EXERCISE DETAILS: Look below for the line that has "99: (393, 347)". Set down the lines from there through the line that has "110: (336, 319)", exactly as written.

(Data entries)

***

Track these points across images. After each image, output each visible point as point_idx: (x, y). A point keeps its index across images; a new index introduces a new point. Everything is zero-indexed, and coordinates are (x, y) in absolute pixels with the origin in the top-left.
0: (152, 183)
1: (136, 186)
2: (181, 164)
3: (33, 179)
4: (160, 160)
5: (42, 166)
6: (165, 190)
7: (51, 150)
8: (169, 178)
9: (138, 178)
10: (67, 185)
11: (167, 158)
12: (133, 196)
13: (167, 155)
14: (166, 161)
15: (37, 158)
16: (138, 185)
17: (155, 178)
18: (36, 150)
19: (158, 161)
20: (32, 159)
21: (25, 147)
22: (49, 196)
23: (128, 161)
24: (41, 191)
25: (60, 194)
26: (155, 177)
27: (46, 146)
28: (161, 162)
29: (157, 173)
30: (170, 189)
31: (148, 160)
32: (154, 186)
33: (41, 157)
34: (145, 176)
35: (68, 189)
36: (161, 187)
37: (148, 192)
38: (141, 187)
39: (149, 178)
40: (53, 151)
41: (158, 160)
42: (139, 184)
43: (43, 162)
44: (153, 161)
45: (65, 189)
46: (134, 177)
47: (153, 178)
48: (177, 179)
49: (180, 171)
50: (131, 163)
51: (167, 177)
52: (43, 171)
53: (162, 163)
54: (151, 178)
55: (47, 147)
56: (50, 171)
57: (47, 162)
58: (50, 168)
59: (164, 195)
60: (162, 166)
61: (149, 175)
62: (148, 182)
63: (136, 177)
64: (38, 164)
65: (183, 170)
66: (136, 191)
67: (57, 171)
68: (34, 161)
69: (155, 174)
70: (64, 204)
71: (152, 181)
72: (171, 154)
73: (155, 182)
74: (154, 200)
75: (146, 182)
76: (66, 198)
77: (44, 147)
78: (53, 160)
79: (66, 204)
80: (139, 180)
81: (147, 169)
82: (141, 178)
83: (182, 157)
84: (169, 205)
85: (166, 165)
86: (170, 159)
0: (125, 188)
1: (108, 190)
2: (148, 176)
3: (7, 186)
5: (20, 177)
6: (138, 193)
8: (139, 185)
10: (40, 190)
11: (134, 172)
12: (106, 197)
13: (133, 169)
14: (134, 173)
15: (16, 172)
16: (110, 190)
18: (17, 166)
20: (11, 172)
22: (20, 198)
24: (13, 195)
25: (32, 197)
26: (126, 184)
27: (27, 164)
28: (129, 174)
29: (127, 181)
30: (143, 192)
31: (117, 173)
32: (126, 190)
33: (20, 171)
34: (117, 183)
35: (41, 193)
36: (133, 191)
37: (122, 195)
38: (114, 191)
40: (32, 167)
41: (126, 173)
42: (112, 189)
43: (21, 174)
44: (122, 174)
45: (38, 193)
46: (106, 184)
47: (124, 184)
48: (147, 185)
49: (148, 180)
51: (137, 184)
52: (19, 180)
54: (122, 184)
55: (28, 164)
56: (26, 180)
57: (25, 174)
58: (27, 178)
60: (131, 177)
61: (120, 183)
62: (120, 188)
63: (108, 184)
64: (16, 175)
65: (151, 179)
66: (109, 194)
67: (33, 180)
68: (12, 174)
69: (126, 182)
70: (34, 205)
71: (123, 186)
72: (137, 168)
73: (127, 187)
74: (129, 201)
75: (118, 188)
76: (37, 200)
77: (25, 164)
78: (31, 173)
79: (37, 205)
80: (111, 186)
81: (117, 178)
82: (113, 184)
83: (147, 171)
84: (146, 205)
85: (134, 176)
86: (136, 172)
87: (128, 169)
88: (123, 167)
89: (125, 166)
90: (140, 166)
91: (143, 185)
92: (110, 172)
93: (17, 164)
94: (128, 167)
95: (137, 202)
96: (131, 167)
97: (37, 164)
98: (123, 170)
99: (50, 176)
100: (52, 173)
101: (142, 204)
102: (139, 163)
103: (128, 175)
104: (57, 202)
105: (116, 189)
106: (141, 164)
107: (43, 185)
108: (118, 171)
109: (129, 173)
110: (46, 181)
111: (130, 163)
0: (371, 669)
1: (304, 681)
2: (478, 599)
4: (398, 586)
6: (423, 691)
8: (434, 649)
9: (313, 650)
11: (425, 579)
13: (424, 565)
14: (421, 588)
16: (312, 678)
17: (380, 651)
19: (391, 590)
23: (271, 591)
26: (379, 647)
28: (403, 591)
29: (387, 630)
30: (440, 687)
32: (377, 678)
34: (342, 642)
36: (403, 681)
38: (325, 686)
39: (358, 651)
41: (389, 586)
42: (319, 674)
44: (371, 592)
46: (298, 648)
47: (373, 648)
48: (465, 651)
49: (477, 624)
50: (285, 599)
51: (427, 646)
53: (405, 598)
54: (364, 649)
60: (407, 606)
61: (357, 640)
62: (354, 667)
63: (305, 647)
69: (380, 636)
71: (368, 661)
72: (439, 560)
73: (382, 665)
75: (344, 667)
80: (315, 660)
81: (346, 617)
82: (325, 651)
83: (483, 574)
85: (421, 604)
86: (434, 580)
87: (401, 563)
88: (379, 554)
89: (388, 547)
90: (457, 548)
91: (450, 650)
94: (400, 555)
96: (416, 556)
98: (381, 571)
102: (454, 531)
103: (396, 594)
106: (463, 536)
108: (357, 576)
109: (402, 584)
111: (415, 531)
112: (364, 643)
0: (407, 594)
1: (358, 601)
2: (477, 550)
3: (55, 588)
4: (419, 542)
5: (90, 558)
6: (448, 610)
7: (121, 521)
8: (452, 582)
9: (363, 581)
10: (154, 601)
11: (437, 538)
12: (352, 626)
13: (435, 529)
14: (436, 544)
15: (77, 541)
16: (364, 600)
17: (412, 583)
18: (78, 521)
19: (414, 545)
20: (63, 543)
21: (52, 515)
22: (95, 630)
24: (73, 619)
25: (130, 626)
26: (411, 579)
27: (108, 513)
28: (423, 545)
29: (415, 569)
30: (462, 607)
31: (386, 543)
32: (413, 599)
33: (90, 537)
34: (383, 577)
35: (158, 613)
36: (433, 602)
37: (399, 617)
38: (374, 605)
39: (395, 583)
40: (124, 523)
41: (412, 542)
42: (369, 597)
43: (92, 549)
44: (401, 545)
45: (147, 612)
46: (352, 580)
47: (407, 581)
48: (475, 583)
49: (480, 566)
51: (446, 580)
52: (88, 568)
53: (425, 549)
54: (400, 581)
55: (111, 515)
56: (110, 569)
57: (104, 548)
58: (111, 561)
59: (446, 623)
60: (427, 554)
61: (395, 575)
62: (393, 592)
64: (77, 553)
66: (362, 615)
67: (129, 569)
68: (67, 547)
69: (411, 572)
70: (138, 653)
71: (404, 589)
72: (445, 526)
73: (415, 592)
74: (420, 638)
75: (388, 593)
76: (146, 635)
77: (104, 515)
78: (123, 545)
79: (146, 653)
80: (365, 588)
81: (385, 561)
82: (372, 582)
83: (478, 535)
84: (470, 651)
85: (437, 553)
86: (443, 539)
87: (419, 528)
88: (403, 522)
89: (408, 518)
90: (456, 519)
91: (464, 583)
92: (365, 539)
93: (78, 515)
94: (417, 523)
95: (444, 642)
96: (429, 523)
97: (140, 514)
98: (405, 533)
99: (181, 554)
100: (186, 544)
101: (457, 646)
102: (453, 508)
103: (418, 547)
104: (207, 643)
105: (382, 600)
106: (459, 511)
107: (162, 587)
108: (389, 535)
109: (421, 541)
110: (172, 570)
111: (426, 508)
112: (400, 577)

***

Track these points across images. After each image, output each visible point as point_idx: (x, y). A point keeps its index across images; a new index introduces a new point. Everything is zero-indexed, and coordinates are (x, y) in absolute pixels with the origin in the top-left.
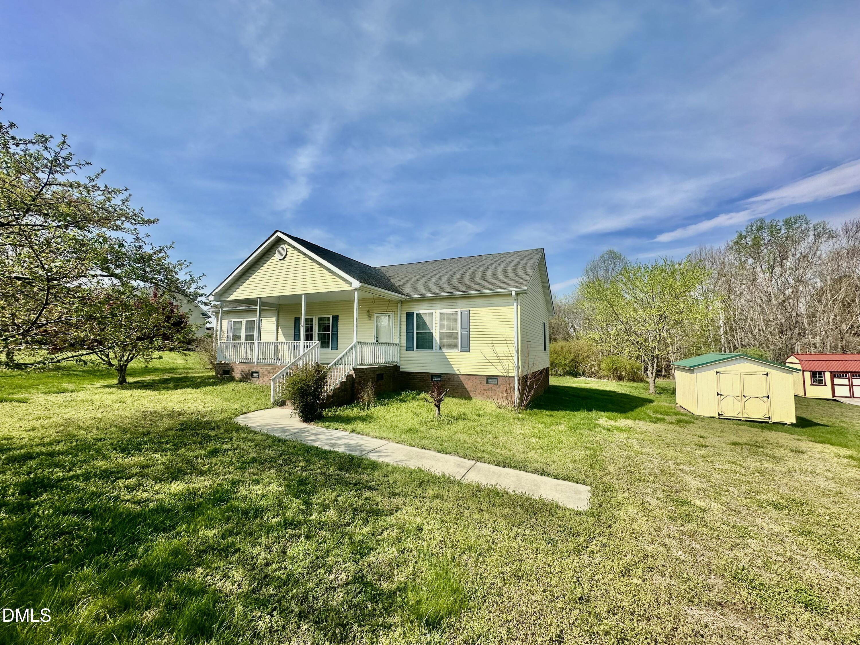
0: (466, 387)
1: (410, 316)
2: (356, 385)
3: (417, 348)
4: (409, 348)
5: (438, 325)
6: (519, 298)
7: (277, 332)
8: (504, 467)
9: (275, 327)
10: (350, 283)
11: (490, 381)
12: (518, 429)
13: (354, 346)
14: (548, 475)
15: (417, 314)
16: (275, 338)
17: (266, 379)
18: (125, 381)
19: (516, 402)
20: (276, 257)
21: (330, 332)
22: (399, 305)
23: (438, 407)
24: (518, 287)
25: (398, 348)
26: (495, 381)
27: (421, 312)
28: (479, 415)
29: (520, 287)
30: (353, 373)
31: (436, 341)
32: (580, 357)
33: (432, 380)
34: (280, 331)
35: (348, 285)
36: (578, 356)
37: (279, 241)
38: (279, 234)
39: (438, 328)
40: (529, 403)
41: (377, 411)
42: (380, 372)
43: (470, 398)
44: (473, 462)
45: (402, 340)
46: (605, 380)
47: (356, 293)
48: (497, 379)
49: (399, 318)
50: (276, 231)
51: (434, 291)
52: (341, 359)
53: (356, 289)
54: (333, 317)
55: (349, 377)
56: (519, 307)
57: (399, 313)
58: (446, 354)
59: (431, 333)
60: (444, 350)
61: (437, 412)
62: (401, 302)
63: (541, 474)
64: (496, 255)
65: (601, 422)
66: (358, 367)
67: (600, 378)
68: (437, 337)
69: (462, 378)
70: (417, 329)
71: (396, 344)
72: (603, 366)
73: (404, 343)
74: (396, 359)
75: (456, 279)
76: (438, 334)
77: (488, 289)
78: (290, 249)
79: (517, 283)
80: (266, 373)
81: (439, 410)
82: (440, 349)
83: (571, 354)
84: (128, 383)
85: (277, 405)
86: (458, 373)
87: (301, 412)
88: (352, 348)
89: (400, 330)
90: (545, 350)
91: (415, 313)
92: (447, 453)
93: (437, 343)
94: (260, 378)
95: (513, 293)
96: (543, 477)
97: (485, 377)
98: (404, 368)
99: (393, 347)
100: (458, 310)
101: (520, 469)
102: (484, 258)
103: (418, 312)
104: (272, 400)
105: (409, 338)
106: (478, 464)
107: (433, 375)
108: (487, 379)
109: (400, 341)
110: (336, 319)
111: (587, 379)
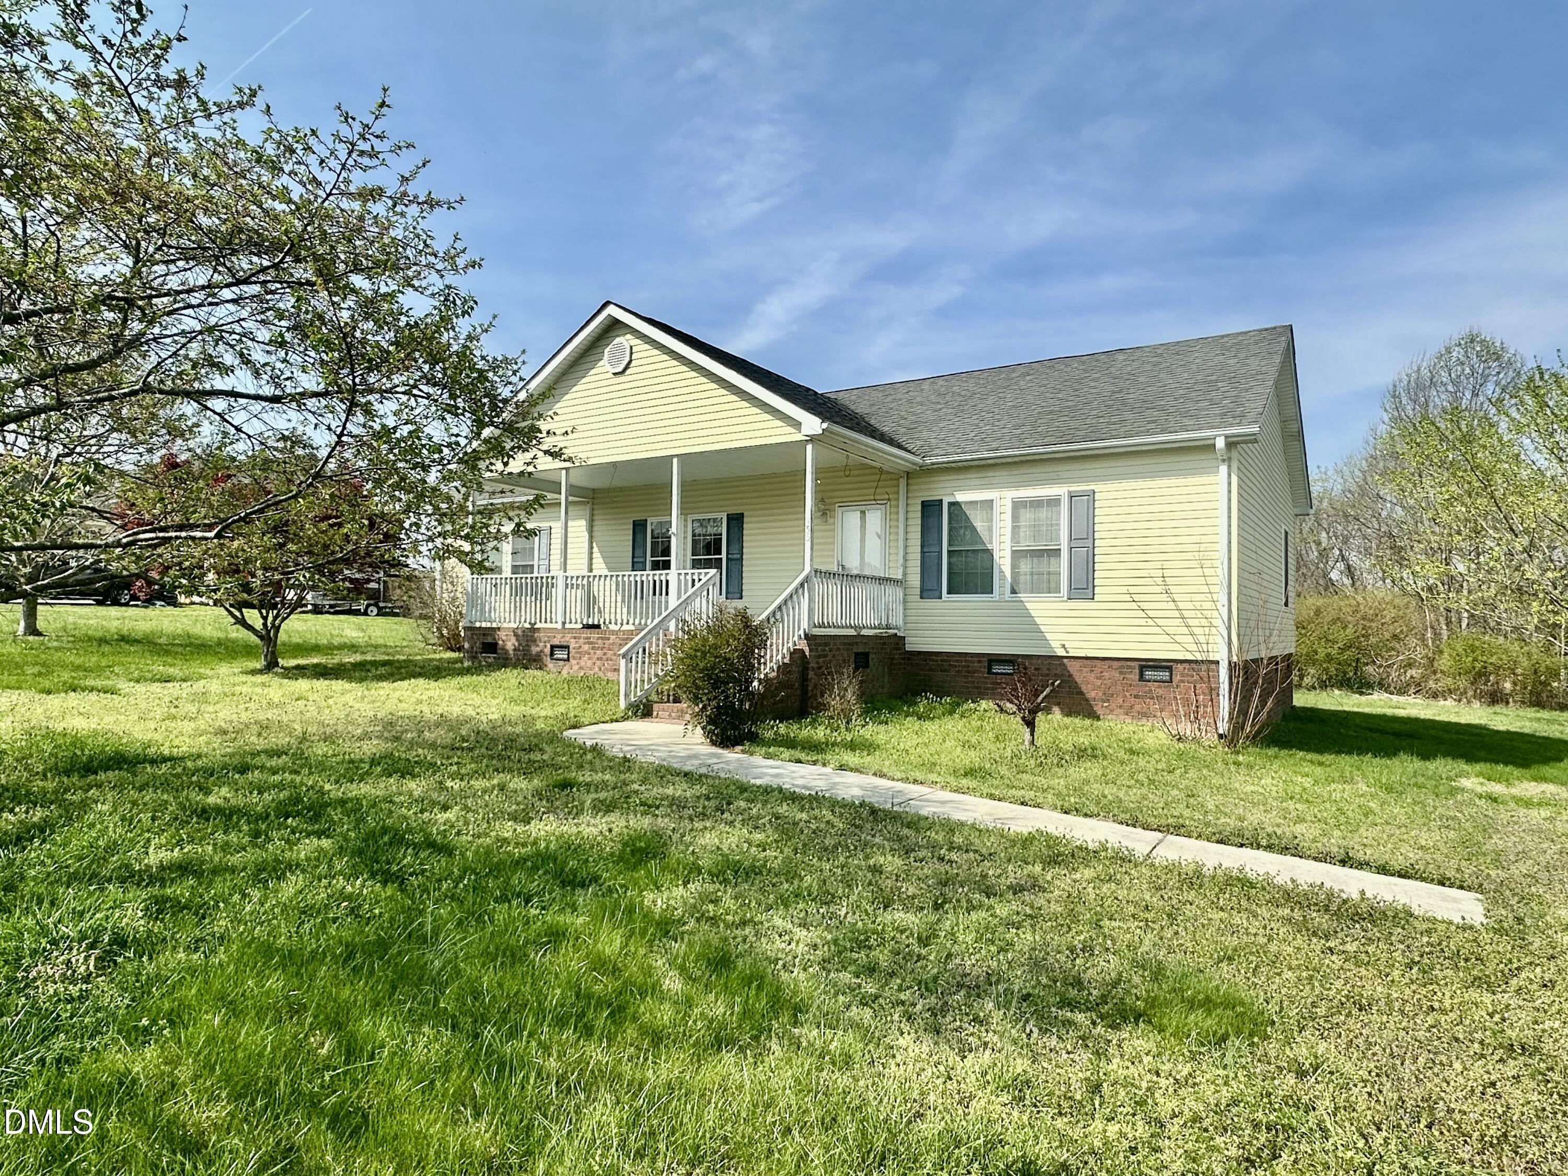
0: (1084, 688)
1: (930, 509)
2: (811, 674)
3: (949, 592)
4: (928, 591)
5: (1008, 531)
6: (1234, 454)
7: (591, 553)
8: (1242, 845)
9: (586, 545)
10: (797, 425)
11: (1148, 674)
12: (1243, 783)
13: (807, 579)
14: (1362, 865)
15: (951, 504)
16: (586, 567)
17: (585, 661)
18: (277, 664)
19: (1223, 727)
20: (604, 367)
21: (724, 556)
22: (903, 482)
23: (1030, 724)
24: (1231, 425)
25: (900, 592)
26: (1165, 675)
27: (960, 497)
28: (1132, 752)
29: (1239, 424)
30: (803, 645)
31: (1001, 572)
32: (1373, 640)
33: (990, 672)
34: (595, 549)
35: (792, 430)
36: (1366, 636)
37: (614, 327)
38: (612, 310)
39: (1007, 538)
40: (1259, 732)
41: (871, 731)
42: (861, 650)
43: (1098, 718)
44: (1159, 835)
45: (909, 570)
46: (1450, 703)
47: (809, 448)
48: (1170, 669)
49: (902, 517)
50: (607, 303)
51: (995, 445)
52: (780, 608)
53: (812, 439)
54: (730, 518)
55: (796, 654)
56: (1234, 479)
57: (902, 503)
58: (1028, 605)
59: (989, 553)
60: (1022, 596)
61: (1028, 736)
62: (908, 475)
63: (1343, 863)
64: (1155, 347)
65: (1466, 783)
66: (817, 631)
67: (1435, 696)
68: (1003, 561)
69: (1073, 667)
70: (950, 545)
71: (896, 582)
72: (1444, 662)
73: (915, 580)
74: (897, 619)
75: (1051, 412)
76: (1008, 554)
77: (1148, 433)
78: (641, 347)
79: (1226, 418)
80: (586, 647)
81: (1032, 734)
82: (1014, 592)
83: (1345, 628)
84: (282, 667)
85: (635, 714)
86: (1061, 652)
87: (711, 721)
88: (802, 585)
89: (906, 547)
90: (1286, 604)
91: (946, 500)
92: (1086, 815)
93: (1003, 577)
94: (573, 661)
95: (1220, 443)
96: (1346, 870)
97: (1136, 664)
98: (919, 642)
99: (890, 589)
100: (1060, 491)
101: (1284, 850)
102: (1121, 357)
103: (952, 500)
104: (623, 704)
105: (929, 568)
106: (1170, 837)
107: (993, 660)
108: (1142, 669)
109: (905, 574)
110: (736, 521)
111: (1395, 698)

***

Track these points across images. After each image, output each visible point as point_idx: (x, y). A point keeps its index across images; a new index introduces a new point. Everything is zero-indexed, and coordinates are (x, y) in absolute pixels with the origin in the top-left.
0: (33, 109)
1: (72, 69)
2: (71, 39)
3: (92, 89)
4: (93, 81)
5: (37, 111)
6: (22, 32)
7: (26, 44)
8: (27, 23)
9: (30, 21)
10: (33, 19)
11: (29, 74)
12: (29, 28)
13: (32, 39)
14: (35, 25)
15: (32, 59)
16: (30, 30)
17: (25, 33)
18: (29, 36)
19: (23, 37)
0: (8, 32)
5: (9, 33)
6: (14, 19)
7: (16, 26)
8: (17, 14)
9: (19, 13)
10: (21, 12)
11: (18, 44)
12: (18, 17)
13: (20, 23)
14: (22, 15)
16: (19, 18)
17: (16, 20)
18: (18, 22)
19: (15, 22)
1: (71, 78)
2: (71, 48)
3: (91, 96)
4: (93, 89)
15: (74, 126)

***

REPLY TO THE EXERCISE:
99: (393, 347)
100: (458, 310)
101: (520, 469)
102: (484, 258)
103: (418, 312)
104: (272, 400)
105: (409, 338)
106: (478, 464)
107: (433, 375)
108: (487, 379)
109: (400, 341)
110: (336, 319)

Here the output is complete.